##### Provided entries #####

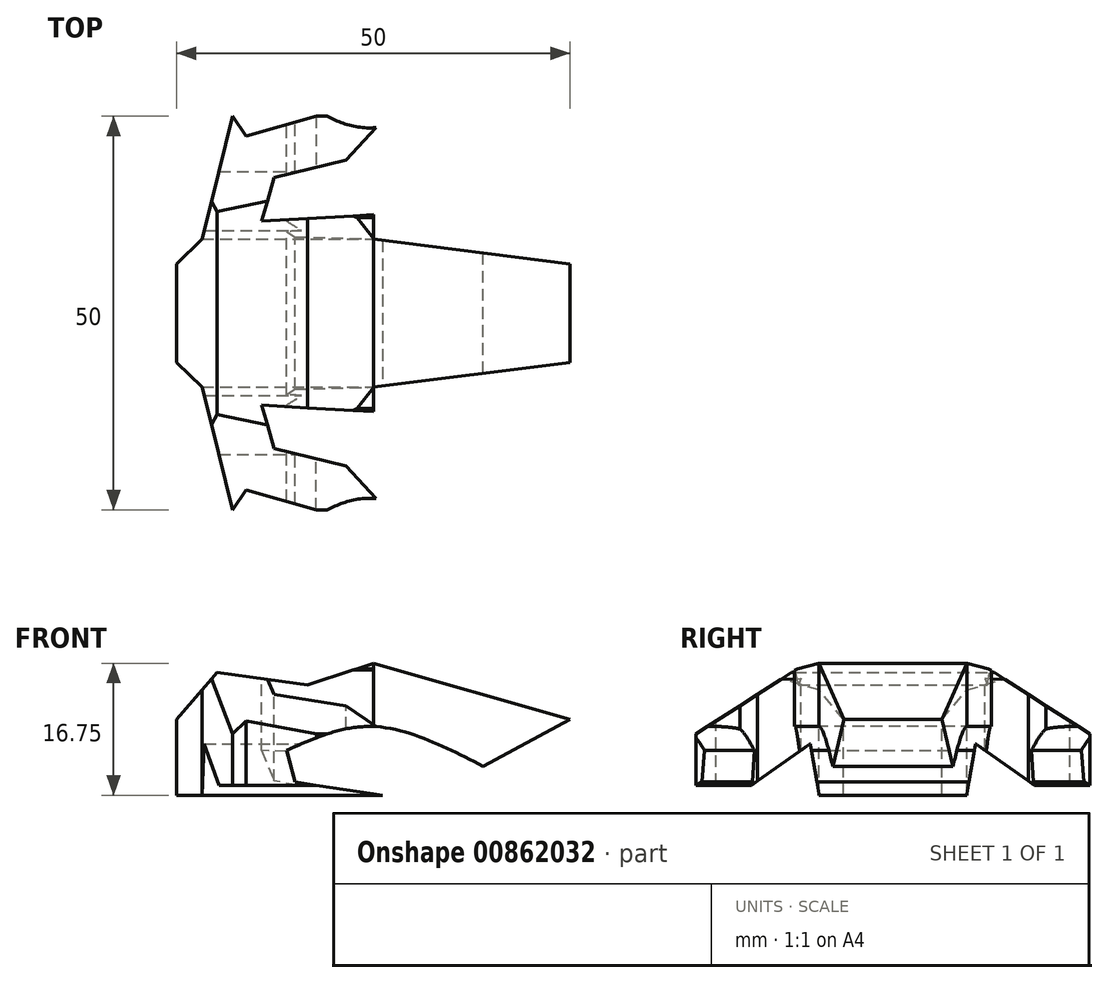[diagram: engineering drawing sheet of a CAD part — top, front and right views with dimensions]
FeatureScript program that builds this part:
annotation { "Feature Type Name" : "Feature", "Feature Type Description" : "" }
export const myFeature = defineFeature(function(context is Context, id is Id, definition is map)
    precondition{}
    {
        {
            var Q0;
            Q0=qCreatedBy(makeId("Top.planeOp"),FACE);
            var sketch = newSketch(context, id + "F0", { "sketchPlane" : qUnion([Q0])});
            skLineSegment(sketch, "E0.bottom", {"start": v(25, -25) * mm, "end": v(-25, -25) * mm});
            skLineSegment(sketch, "E0.top", {"start": v(25, 25) * mm, "end": v(-25, 25) * mm});
            skLineSegment(sketch, "E0.left", {"start": v(25, -25) * mm, "end": v(25, 25) * mm});
            skLineSegment(sketch, "E0.right", {"start": v(-25, -25) * mm, "end": v(-25, 25) * mm});
            skPoint(sketch, "E0.middle", {"position": v(0, 0) * mm});
            skSolve(sketch);
        }
        {
            var Q0;
            Q0=makeQuery(id+"F0.imprint","IMPRINT",FACE,{"disambiguationData":[TD([[makeQuery(id+"F0.imprint","IMPRINT",EDGE,{"derivedFrom":sQuery(id+"F0.wireOp",EDGE,"E0.bottom")}),-1.0]])]});
            extrude(context, id + "F1", {"entities" : qUnion([Q0]), "depth" : 50 * mm, "offsetDistance" : 25 * mm});
        }
        {
            var Q0;
            Q0=makeQuery(id+"F1.opExtrude","SWEPT_FACE",FACE,{"disambiguationData":[OSD([sQuery(id+"F0.wireOp",EDGE,"E0.top")])]});
            var sketch = newSketch(context, id + "F2", { "sketchPlane" : qUnion([Q0])});
            skLineSegment(sketch, "E1", {"start": v(-25, 25) * mm, "end": v(0, 32.14) * mm});
            skPoint(sketch, "E2", {"position": v(0, 0) * mm});
            skFitSpline(sketch, "E3", {"points": [v(-13.92, 19.08) * mm, v(0, 24.12) * mm, v(11, 21.1) * mm], "startDerivative": vector(26.84, 13.7) * mm, "endDerivative": vector(22.91, -10.19) * mm});
            skLineSegment(sketch, "E4", {"start": v(-25, 25) * mm, "end": v(-13.92, 19.08) * mm});
            skLineSegment(sketch, "E5", {"start": v(0, 32.14) * mm, "end": v(8.38, 29.43) * mm});
            skLineSegment(sketch, "E6", {"start": v(8.38, 29.43) * mm, "end": v(19.86, 30.97) * mm});
            skLineSegment(sketch, "E7", {"start": v(11, 21.1) * mm, "end": v(9.92, 17.07) * mm});
            skLineSegment(sketch, "E8", {"start": v(9.92, 17.07) * mm, "end": v(-1.63, 15.32) * mm});
            skLineSegment(sketch, "E9", {"start": v(-1.63, 15.32) * mm, "end": v(25, 15.32) * mm});
            skLineSegment(sketch, "E10", {"start": v(25, 15.32) * mm, "end": v(25, 25) * mm});
            skLineSegment(sketch, "E11", {"start": v(25, 25) * mm, "end": v(19.86, 30.97) * mm});
            skSolve(sketch);
        }
        {
            var Q0;
            Q0=makeQuery(id+"F1.opExtrude","SWEPT_FACE",FACE,{"disambiguationData":[OSD([sQuery(id+"F0.wireOp",EDGE,"E0.left")])]});
            var sketch = newSketch(context, id + "F3", { "sketchPlane" : qUnion([Q0])});
            skLineSegment(sketch, "E12", {"start": v(-25, 23.18) * mm, "end": v(-10.92, 26.77) * mm});
            skLineSegment(sketch, "E13", {"start": v(-25, 16.67) * mm, "end": v(-17.95, 16.67) * mm});
            skLineSegment(sketch, "E14", {"start": v(-17.95, 16.67) * mm, "end": v(-10.5, 21.93) * mm});
            skLineSegment(sketch, "E15", {"start": v(-10.5, 21.93) * mm, "end": v(-9.38, 15.39) * mm});
            skLineSegment(sketch, "E16", {"start": v(-9.38, 15.39) * mm, "end": v(0, 15.39) * mm});
            skLineSegment(sketch, "E17", {"start": v(-10.92, 26.77) * mm, "end": v(-12.11, 31.46) * mm});
            skLineSegment(sketch, "E18", {"start": v(-12.11, 31.46) * mm, "end": v(-6.5, 32.9) * mm});
            skLineSegment(sketch, "E19", {"start": v(-25, 23.18) * mm, "end": v(-12.11, 31.46) * mm});
            skLineSegment(sketch, "E20", {"start": v(-10.92, 26.77) * mm, "end": v(0, 32.9) * mm});
            skLineSegment(sketch, "E21", {"start": v(0, 32.9) * mm, "end": v(-6.5, 32.9) * mm});
            skLineSegment(sketch, "E22.MirrorCS", {"start": v(0, 32.9) * mm, "end": v(6.5, 32.9) * mm});
            skLineSegment(sketch, "E23.MirrorCS", {"start": v(12.11, 31.46) * mm, "end": v(6.5, 32.9) * mm});
            skLineSegment(sketch, "E24.MirrorCS", {"start": v(10.92, 26.77) * mm, "end": v(0, 32.9) * mm});
            skLineSegment(sketch, "E25.MirrorCS", {"start": v(10.92, 26.77) * mm, "end": v(12.11, 31.46) * mm});
            skLineSegment(sketch, "E26.MirrorCS", {"start": v(25, 23.18) * mm, "end": v(12.11, 31.46) * mm});
            skLineSegment(sketch, "E27.MirrorCS", {"start": v(25, 23.18) * mm, "end": v(10.92, 26.77) * mm});
            skLineSegment(sketch, "E28.MirrorCS", {"start": v(17.95, 16.67) * mm, "end": v(10.5, 21.93) * mm});
            skLineSegment(sketch, "E29.MirrorCS", {"start": v(25, 16.67) * mm, "end": v(17.95, 16.67) * mm});
            skLineSegment(sketch, "E30.MirrorCS", {"start": v(10.5, 21.93) * mm, "end": v(9.38, 15.39) * mm});
            skLineSegment(sketch, "E31.MirrorCS", {"start": v(9.38, 15.39) * mm, "end": v(0, 15.39) * mm});
            skLineSegment(sketch, "E32", {"start": v(-25, 23.18) * mm, "end": v(-25, 16.67) * mm});
            skLineSegment(sketch, "E33", {"start": v(25, 23.18) * mm, "end": v(25, 16.67) * mm});
            skLineSegment(sketch, "E34", {"start": v(-5.46, 29.83) * mm, "end": v(5.46, 29.83) * mm});
            skSolve(sketch);
        }
        {
            var Q0;
            Q0=makeQuery(id+"F1.opExtrude","CAP_FACE",FACE,{"disambiguationData":[OSD([sQuery(id+"F0.wireOp",EDGE,"E0.bottom"),sQuery(id+"F0.wireOp",EDGE,"E0.top"),sQuery(id+"F0.wireOp",EDGE,"E0.left"),sQuery(id+"F0.wireOp",EDGE,"E0.right")])],"isStart":false});
            var sketch = newSketch(context, id + "F4", { "sketchPlane" : qUnion([Q0])});
            skLineSegment(sketch, "E35", {"start": v(0, -9.38) * mm, "end": v(25, -6.25) * mm});
            skLineSegment(sketch, "E36", {"start": v(0, 9.38) * mm, "end": v(25, 6.25) * mm});
            skLineSegment(sketch, "E37", {"start": v(-17.85, -25) * mm, "end": v(-21.77, -9.37) * mm});
            skLineSegment(sketch, "E38", {"start": v(-25, 0) * mm, "end": v(25, 0) * mm});
            skLineSegment(sketch, "E39", {"start": v(-12.58, -17.21) * mm, "end": v(-14.18, -11.7) * mm});
            skLineSegment(sketch, "E40", {"start": v(-14.18, -11.7) * mm, "end": v(0, -12.5) * mm});
            skLineSegment(sketch, "E41", {"start": v(-16.14, -22.48) * mm, "end": v(-7.23, -25) * mm});
            skLineSegment(sketch, "E42", {"start": v(-7.23, -25) * mm, "end": v(1.64, -25) * mm});
            skLineSegment(sketch, "E43", {"start": v(-12.58, -17.21) * mm, "end": v(-3.47, -19.45) * mm});
            skLineSegment(sketch, "E44", {"start": v(-3.47, -19.45) * mm, "end": v(1.64, -25) * mm});
            skLineSegment(sketch, "E45.MirrorCS", {"start": v(-17.85, 25) * mm, "end": v(-21.77, 9.37) * mm});
            skLineSegment(sketch, "E46.MirrorCS", {"start": v(-12.58, 17.21) * mm, "end": v(-14.18, 11.7) * mm});
            skLineSegment(sketch, "E47.MirrorCS", {"start": v(-14.18, 11.7) * mm, "end": v(0, 12.5) * mm});
            skLineSegment(sketch, "E48.MirrorCS", {"start": v(-12.58, 17.21) * mm, "end": v(-3.47, 19.45) * mm});
            skLineSegment(sketch, "E49.MirrorCS", {"start": v(-16.14, 22.48) * mm, "end": v(-7.23, 25) * mm});
            skLineSegment(sketch, "E50.MirrorCS", {"start": v(-3.47, 19.45) * mm, "end": v(1.64, 25) * mm});
            skLineSegment(sketch, "E51.MirrorCS", {"start": v(-7.23, 25) * mm, "end": v(1.64, 25) * mm});
            skLineSegment(sketch, "E52", {"start": v(-21.77, -9.37) * mm, "end": v(-25, -6.25) * mm});
            skLineSegment(sketch, "E53", {"start": v(-25, -6.25) * mm, "end": v(-25, 0) * mm});
            skLineSegment(sketch, "E54.MirrorCS", {"start": v(-25, 6.25) * mm, "end": v(-25, 0) * mm});
            skLineSegment(sketch, "E55.MirrorCS", {"start": v(-21.77, 9.37) * mm, "end": v(-25, 6.25) * mm});
            skLineSegment(sketch, "E56", {"start": v(0, -12.5) * mm, "end": v(0, -9.38) * mm});
            skLineSegment(sketch, "E57", {"start": v(0, 9.38) * mm, "end": v(0, 12.5) * mm});
            skLineSegment(sketch, "E58", {"start": v(-17.85, -25) * mm, "end": v(-16.14, -22.48) * mm});
            skLineSegment(sketch, "E59", {"start": v(-17.85, 25) * mm, "end": v(-16.14, 22.48) * mm});
            skLineSegment(sketch, "E60", {"start": v(25, -6.25) * mm, "end": v(25, 6.25) * mm});
            skSolve(sketch);
        }
        {
            var Q0;
            {var subQ0=sQuery(id+"F4.wireOp",EDGE,"E37");Q0=makeQuery(id+"F4.imprint","IMPRINT",FACE,{"disambiguationData":[TD([[makeQuery(id+"F4.imprint","IMPRINT",EDGE,{"derivedFrom":subQ0}),1.0]])]});}
            var Q1;
            {var subQ0=sQuery(id+"F4.wireOp",EDGE,"E41");Q1=makeQuery(id+"F4.imprint","IMPRINT",FACE,{"disambiguationData":[TD([[makeQuery(id+"F4.imprint","IMPRINT",EDGE,{"derivedFrom":subQ0}),-1.0]])]});}
            var Q2;
            {var subQ0=sQuery(id+"F4.wireOp",EDGE,"E45.MirrorCS");Q2=makeQuery(id+"F4.imprint","IMPRINT",FACE,{"disambiguationData":[TD([[makeQuery(id+"F4.imprint","IMPRINT",EDGE,{"derivedFrom":subQ0}),-1.0]])]});}
            var Q3;
            {var subQ0=sQuery(id+"F4.wireOp",EDGE,"E49.MirrorCS");Q3=makeQuery(id+"F4.imprint","IMPRINT",FACE,{"disambiguationData":[TD([[makeQuery(id+"F4.imprint","IMPRINT",EDGE,{"derivedFrom":subQ0}),1.0]])]});}
            var Q4;
            {var subQ0=sQuery(id+"F4.wireOp",EDGE,"E36");Q4=makeQuery(id+"F4.imprint","IMPRINT",FACE,{"disambiguationData":[TD([[makeQuery(id+"F4.imprint","IMPRINT",EDGE,{"derivedFrom":subQ0}),1.0]])]});}
            var Q5;
            {var subQ4=sQuery(id+"F4.wireOp",EDGE,"E35");Q5=makeQuery(id+"F4.imprint","IMPRINT",FACE,{"disambiguationData":[TD([[makeQuery(id+"F4.imprint","IMPRINT",EDGE,{"derivedFrom":subQ4}),-1.0]])]});}
            extrude(context, id + "F5", {"entities" : qUnion([Q0, Q1, Q2, Q3, Q4, Q5]), "operationType" : NewBodyOperationType.REMOVE, "oppositeDirection" : true, "depth" : 50 * mm, "offsetDistance" : 25 * mm});
        }
        {
            var Q0;
            {var subQ4=sQuery(id+"F2.wireOp",EDGE,"E1");Q0=makeQuery(id+"F2.imprint","IMPRINT",FACE,{"disambiguationData":[TD([[makeQuery(id+"F2.imprint","IMPRINT",EDGE,{"derivedFrom":subQ4}),1.0]])]});}
            var Q1;
            Q1=makeQuery(id+"F2.imprint","IMPRINT",FACE,{"disambiguationData":[TD([[makeQuery(id+"F2.imprint","IMPRINT",EDGE,{"derivedFrom":sQuery(id+"F2.wireOp",EDGE,"E3")}),-1.0]])]});
            extrude(context, id + "F6", {"entities" : qUnion([Q0, Q1]), "operationType" : NewBodyOperationType.REMOVE, "oppositeDirection" : true, "depth" : 50 * mm, "offsetDistance" : 25 * mm});
        }
        {
            var Q0;
            Q0=makeQuery(id+"F3.imprint","IMPRINT",FACE,{"disambiguationData":[TD([[makeQuery(id+"F3.imprint","IMPRINT",EDGE,{"derivedFrom":sQuery(id+"F3.wireOp",EDGE,"E18")}),1.0]])]});
            var Q1;
            {var subQ3=sQuery(id+"F3.wireOp",EDGE,"E13");Q1=makeQuery(id+"F3.imprint","IMPRINT",FACE,{"disambiguationData":[TD([[makeQuery(id+"F3.imprint","IMPRINT",EDGE,{"derivedFrom":subQ3}),-1.0]])]});}
            extrude(context, id + "F7", {"entities" : qUnion([Q0, Q1]), "operationType" : NewBodyOperationType.REMOVE, "oppositeDirection" : true, "depth" : 50 * mm, "offsetDistance" : 25 * mm});
        }
    });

#####

* **Your objective**
Find every line in the entries above that contains the string "skPoint", matching case, and copy each one.

* **Problem solution**
            skPoint(sketch, "E0.middle", {"position": v(0, 0) * mm});
            skPoint(sketch, "E2", {"position": v(0, 0) * mm});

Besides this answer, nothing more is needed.